Je vais vous le délivrer comme si c’était un feuilleton,
c’est-à-dire 10 pages (a peu près) par 10 pages.
Bonne lecture.
J’espère que cette aventure vous plaira.
Meryl
Qui peut deviner en face d’un être,la succession des passés qui ont dessiné son présent.
« L’œil du silence »
Première partie
Princesse.
Cela faisait un peu plus de quatre ans,que je me postais,chaque lundi matin,à la sortie de
la prison de Fresnes.
L’idée de patienter près du portail de ce pénitencier, était née en moi,lorsque j’avais vu
au cinéma le film « Les valseuses ».
J’étais resté fasciné par ce moment où J.
Moreau sortante de prison et attendue par
G.
Depardieu et P.
dewaere,avait volé quelques instants de vie,avant de mettre fin à ses
jours.
Elle profitait de ces deux garçons pour se gaver.
Elle était déterminée à vivre « comme
une femme »libre pendant une après midi,une nuit.
Elle souhaitait comprimer son destin,le réduire au plus simple mais au plus intense,pour
finalement se suicider au petit matin près de ces deux amants.

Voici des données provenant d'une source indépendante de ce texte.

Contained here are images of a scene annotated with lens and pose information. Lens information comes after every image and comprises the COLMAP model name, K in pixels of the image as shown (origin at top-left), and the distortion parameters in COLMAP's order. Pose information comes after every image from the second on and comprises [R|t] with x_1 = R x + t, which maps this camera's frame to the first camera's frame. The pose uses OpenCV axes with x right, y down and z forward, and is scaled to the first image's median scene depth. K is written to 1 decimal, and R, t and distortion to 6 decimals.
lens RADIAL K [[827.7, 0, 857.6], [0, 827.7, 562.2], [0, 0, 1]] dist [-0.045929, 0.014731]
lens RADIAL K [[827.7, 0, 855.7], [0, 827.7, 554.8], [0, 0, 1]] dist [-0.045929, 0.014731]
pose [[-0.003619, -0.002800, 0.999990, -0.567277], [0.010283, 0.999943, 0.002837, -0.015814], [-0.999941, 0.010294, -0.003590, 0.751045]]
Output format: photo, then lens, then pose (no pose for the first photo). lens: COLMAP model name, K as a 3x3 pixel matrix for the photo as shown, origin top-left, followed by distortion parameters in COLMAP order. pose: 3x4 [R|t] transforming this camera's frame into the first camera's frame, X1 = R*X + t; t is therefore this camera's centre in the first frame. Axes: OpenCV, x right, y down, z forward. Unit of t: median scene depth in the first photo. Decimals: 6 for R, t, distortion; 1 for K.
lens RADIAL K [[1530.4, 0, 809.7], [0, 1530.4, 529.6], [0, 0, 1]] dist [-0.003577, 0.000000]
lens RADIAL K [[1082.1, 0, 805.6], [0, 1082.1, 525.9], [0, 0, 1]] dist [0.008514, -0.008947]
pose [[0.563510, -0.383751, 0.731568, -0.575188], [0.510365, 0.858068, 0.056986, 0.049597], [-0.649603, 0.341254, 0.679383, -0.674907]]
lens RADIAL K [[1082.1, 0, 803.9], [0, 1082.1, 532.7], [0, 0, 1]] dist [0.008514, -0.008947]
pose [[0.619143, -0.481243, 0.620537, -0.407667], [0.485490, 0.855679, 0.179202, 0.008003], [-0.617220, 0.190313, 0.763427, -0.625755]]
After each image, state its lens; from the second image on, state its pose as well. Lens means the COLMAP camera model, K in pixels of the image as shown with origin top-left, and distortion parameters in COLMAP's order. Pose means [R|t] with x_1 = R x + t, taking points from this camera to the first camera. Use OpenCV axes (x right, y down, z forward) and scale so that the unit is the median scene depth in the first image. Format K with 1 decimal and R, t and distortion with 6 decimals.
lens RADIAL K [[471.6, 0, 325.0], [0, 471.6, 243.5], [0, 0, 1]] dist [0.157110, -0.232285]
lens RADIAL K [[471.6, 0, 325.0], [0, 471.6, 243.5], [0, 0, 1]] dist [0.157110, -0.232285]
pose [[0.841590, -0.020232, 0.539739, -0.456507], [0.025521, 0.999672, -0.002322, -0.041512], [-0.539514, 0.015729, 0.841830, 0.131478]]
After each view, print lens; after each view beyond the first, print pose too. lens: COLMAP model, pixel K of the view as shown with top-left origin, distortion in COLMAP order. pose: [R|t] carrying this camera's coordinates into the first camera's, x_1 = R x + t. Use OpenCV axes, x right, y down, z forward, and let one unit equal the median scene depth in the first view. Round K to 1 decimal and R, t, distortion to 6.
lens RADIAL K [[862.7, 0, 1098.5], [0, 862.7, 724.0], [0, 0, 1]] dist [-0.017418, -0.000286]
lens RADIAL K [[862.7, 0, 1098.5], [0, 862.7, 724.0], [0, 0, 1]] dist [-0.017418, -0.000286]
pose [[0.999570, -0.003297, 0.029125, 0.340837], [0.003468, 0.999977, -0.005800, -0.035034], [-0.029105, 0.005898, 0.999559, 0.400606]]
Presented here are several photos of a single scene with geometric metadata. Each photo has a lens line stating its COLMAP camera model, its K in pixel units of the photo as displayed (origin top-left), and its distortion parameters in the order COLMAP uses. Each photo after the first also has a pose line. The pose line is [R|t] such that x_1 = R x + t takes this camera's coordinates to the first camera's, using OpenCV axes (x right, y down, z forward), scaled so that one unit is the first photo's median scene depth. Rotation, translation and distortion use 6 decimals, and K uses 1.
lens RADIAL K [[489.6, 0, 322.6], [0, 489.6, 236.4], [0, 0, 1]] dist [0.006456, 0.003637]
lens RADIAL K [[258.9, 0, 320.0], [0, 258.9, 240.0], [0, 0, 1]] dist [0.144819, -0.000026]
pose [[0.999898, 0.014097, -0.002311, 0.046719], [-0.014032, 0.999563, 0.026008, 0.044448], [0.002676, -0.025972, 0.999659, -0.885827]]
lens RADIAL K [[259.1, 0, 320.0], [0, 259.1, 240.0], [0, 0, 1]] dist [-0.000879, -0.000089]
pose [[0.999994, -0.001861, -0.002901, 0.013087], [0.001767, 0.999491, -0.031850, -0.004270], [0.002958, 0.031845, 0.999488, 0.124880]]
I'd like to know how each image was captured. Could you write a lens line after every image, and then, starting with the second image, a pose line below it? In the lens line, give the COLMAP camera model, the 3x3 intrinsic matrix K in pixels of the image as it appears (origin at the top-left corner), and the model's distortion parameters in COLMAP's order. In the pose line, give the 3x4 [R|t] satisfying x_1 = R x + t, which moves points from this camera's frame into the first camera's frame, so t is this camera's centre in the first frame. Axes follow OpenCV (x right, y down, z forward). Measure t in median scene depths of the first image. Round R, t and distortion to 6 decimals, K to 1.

Vingt quatre heures pour vivre,et partir pour un autre monde…………….
.
Je suis « S.
D.
F » .
je vis dans un squatt avec deux amis.
Avec l’accord de mes deux camardes j’avais décidé de m’attarder chaque lundi matin
face à la « geôle »afin d’aider,un ou plusieurs de ces « taulards ».
Le but de cette mission ,si l’on peut dire,était d’offrir un petit quelque chose,un café,une
cigarette,un sourire,………….
trois fois rien à ceux qui avaient droit désormais à une
nouvelle vie,à ces handicapés de l’existence,à qui la société offrait une nouvelle chance.
La rencontre, l’approche de ces écorchés de la vie retrouvant la liberté,fut, et c’est un
euphémisme,loin d’être évidente.
Ce ne fut facile,ni pour eux,ni pour moi.
Ces êtres sont des déchirés,et par là même méfiants.
Ils sont peureux,ahuris par ce qu’ils
redécouvrent.
Se retrouver en face d’un zigotto mal habillé,pas rasé,plus ou moins sale,chevelu,cà
n’incite pas forcément à la confiance,à l’enthousiasme.